Viel weniger als bisher gedacht Jeder bekommt Mutationen
14.06.2011, 09:30 Uhr
(Foto: picture alliance / dpa)
Bisher rechneten Forscher damit, dass jedes Kind bis zu 200 neue Mutationen von seinen Eltern vererbt bekommt. In einer neuen Untersuchung können Wissenschaftler feststellen, dass es wesentlich weniger sind - nämlich durchschnittlich 30 vom Vater und 30 von der Mutter.
Jeder Mensch erhält im Durchschnitt etwa 60 neue Mutation von seinen Eltern – je 30 von Vater und Mutter. Diese Zahl haben britische und kanadische Genetiker erstmals aus den Gendaten zweier Familien mit Vater, Mutter und jeweils einem Kind herausgelesen. Es sei die erste Studie, die die Zahl der Mutationen direkt gemessen habe, teilen die beiden Forschergruppen mit. Die Untersuchung erscheint im Journal "Nature Genetics".
Das Team um Matt Hurles vom Wellcome Sanger Institute im britischen Hinxton stützt sich auf die Daten des 1000-Genom-Projektes, das die komplette Erbsubstanz von 1000 Menschen liest und Wissenschaftlern zur Verfügung stellt.
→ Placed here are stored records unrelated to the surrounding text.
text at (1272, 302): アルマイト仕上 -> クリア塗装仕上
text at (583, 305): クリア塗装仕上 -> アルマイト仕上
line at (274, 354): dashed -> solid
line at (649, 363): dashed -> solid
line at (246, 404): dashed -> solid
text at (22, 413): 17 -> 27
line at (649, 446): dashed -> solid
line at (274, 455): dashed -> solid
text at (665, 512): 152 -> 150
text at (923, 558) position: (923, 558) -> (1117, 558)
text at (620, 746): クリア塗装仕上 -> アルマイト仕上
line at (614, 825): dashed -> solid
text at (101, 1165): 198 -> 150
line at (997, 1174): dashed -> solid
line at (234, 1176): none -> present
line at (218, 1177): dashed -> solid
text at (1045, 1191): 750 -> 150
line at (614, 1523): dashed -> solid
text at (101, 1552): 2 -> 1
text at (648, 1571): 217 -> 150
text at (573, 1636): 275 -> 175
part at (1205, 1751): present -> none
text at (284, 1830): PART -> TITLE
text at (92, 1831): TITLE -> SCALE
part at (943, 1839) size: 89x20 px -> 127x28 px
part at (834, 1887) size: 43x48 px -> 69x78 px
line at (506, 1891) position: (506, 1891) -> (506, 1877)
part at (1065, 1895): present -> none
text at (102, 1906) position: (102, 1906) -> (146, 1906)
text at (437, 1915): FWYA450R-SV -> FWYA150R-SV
Unter den Probanden sind auch Familien. Der Vergleich dieser Informationen soll unter anderem die feinen, aber folgenreichen Varianten im Erbgut aufdecken. Unter neuen Mutationen verstehen die Forscher solche, die in der Eizelle oder den Spermien entstehen und damit neu an die Nachkommen weitergegeben werden.
Evolution wahrscheinlich viel langsamer
Bislang gingen Wissenschaftler davon aus, dass es bei der Weitergabe der Erbinformation an die Kinder zu 100 bis 200 Mutationen kommt. Die neuen Zahlen sind deutlich niedriger. Daher werden die Forscher nun unter anderem die Zahl der Generationen neu kalkulieren, die uns von den Affen trennt, erklärte die beteiligte Universität Montreal mit: "Die Evolution trägt sich ein Drittel langsamer zu als angenommen", hieß es beim kanadischen Co-Autor Philip Awadalla.
Das 1000-Genom-Projekt lieferte die Abfolge der rund 3,2 Milliarden genetischen Bausteine eines jeden Familienmitgliedes. Computerprogramme filtern bei der Analyse jene Bausteine heraus, die bei den Kindern neu vorkommen.
Das Team hatte unter anderem erwartet, dass die Mehrzahl der Mutationen vom Vater weitergegeben wird. Denn: Zu Mutationen kommt es vor allem bei Zellteilungen, und diese sind vor allem bei der Produktion hunderter Millionen Spermien häufig. Unbefruchtete weibliche Eizellen teilen sich im Körper hingegen nicht. Die Ergebnisse überraschten: In einem Fall kamen zwar 92 Prozent der Mutationen vom Vater, im zweiten waren es nur 36 Prozent. Mit dem nun beschriebenen Verfahren lassen sich weitere Familien untersuchen, um statistisch besser gesicherte Daten zu gewinnen.